[Source data]
# # # # # # #

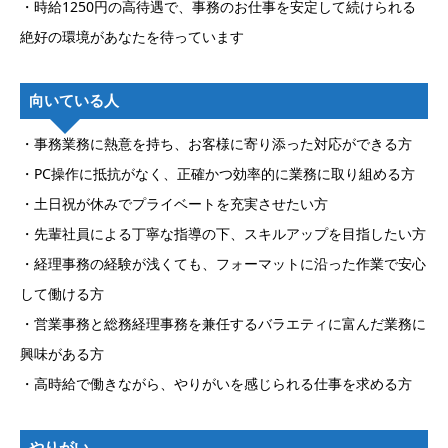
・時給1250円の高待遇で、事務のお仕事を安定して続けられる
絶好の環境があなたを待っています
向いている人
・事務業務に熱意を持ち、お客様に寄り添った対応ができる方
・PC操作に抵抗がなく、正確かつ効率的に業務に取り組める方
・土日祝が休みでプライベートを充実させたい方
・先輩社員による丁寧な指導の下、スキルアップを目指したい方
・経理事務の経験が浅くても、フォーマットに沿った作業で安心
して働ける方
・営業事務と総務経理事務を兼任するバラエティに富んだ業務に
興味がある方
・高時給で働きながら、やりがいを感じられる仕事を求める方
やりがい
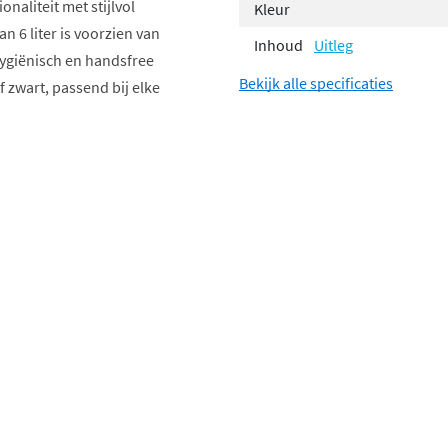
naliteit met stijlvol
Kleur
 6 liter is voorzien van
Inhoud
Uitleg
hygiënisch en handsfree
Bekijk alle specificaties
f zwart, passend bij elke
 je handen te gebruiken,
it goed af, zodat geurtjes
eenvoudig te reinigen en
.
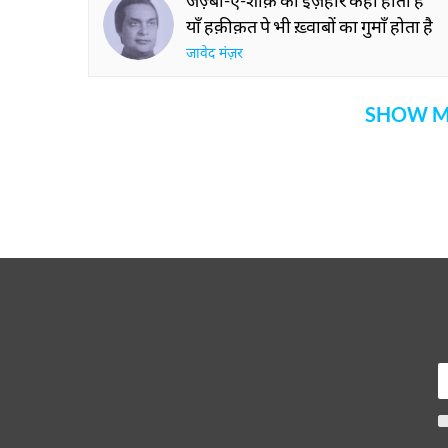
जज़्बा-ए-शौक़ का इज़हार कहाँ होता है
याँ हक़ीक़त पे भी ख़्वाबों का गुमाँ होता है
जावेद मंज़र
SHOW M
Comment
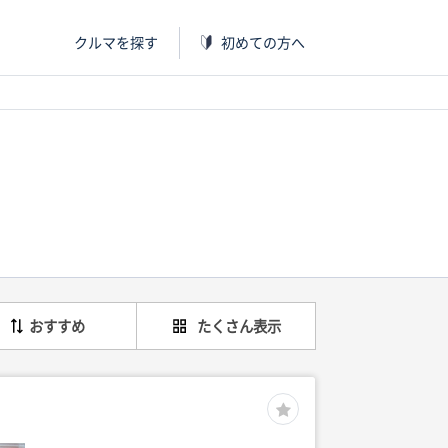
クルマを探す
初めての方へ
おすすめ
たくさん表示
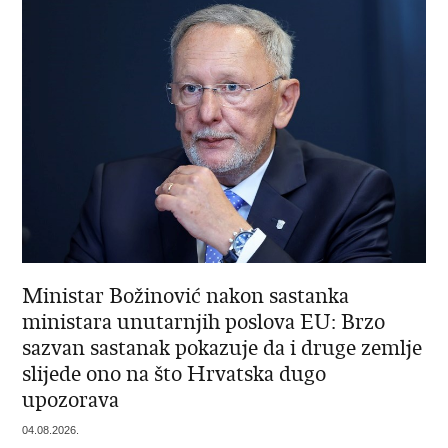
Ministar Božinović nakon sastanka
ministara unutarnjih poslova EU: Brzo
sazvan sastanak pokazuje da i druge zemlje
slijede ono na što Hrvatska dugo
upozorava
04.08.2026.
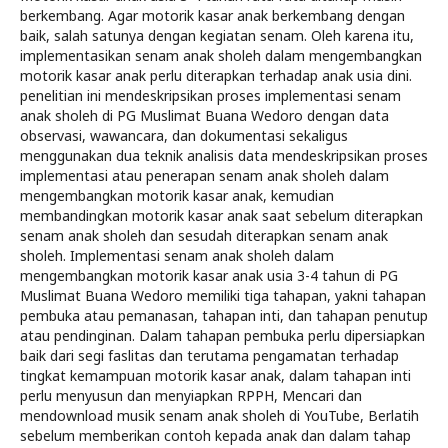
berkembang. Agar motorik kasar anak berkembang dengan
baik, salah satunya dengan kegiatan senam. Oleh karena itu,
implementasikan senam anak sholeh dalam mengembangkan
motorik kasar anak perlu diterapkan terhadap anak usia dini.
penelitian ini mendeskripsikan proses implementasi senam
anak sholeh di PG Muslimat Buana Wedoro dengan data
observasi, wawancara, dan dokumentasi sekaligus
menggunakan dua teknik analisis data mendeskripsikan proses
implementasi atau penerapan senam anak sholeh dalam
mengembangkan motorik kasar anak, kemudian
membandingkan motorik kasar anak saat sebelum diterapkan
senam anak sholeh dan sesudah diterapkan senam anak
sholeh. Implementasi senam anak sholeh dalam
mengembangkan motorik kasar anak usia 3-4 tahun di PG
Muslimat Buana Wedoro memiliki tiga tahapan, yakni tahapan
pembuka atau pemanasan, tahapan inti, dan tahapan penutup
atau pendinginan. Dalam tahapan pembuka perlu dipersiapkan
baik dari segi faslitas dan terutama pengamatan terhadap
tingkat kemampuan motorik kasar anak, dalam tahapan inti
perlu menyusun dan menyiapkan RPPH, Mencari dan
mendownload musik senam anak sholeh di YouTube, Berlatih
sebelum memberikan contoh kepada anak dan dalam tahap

# # # # # # #

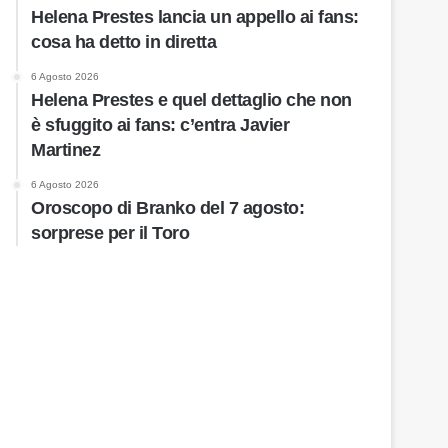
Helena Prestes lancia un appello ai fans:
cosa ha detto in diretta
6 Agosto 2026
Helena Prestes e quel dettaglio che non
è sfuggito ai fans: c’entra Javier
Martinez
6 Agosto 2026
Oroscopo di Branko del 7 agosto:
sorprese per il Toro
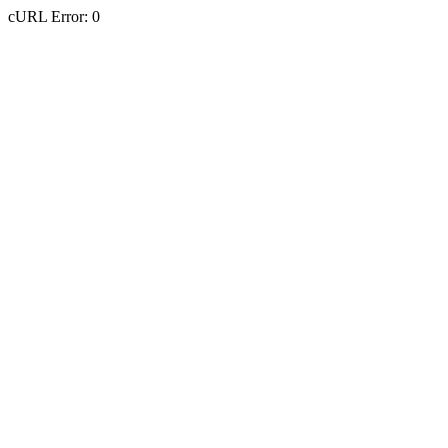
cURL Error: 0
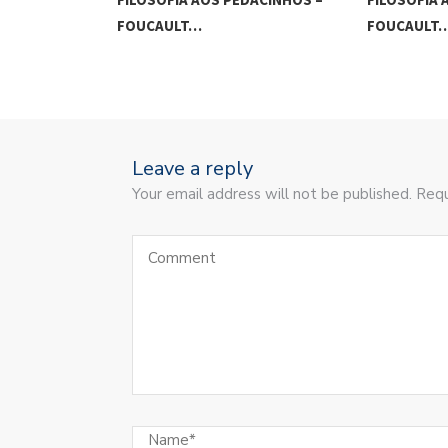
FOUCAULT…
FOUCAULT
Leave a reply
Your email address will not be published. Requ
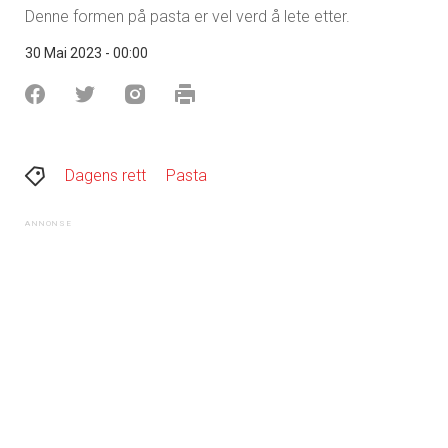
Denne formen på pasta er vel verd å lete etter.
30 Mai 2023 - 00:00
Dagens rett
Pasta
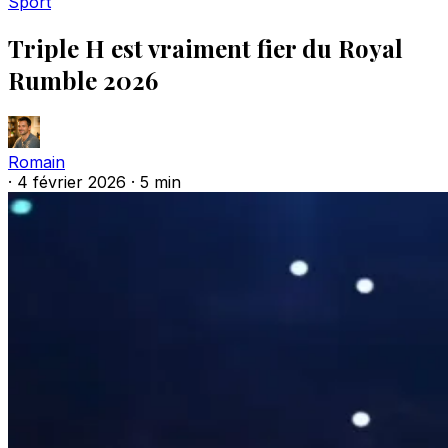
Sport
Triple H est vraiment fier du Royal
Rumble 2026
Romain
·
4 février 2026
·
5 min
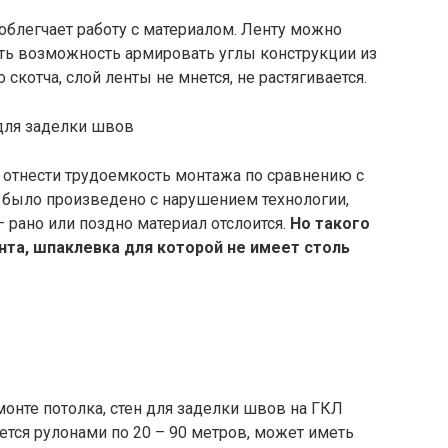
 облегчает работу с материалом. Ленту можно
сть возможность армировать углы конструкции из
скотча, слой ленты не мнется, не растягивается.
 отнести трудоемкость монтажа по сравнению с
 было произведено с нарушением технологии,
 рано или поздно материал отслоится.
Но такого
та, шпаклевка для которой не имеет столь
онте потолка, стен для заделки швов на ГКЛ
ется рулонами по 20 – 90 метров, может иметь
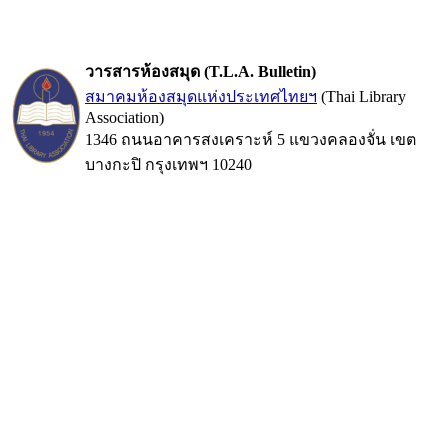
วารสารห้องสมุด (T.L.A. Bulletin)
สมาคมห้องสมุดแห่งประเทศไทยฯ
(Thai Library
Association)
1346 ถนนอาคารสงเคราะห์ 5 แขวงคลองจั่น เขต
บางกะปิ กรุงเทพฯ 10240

# # # # # # #

* [ACTIVITY] Reproduce, word for word, the part of the material that opens with the line containing "जज़्बा-ए-शौक़ का इज़हार कहाँ होता है" and closes with the line containing "04.08.2026.". Leave the pictures out of your answer.

* [EXERCISE RESPONSE]
जज़्बा-ए-शौक़ का इज़हार कहाँ होता है
याँ हक़ीक़त पे भी ख़्वाबों का गुमाँ होता है
जावेद मंज़र
SHOW M
Comment
クルマを探す
初めての方へ
おすすめ
たくさん表示
Ministar Božinović nakon sastanka
ministara unutarnjih poslova EU: Brzo
sazvan sastanak pokazuje da i druge zemlje
slijede ono na što Hrvatska dugo
upozorava
04.08.2026.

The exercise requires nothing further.